Every line with the string "bailes" must be copied from the entries below.

# [Records from a collection]
════════

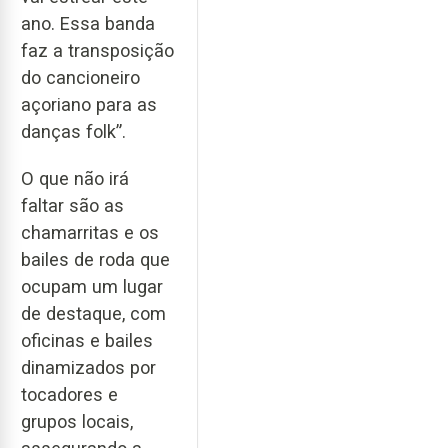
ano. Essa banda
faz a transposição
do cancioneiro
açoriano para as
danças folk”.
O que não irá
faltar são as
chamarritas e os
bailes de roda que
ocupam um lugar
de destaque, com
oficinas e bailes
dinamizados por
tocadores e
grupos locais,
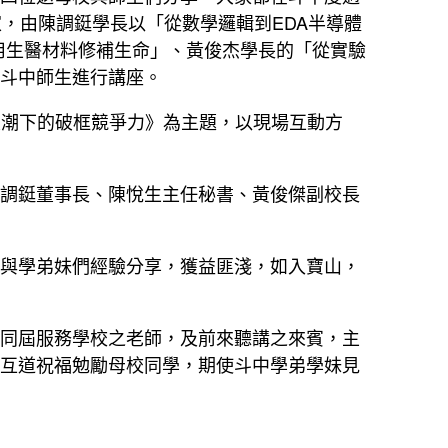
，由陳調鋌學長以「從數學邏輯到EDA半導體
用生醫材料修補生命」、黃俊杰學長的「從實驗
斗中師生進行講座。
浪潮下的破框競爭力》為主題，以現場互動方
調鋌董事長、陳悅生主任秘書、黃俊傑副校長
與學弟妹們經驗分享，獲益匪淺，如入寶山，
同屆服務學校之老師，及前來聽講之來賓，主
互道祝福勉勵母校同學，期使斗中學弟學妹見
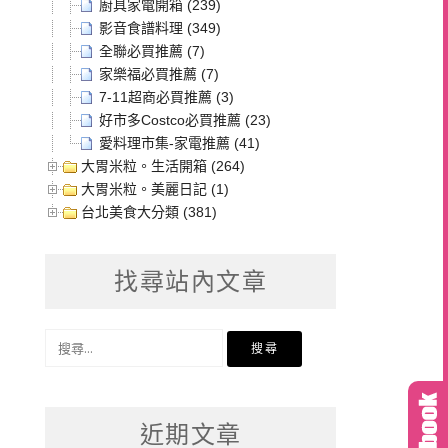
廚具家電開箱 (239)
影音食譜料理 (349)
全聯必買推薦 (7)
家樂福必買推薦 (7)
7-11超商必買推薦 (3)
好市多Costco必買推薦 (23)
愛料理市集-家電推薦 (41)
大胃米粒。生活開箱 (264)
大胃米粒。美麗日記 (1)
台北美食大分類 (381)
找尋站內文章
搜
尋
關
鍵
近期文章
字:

════════

# [RESPONSE]
bailes de roda que
oficinas e bailes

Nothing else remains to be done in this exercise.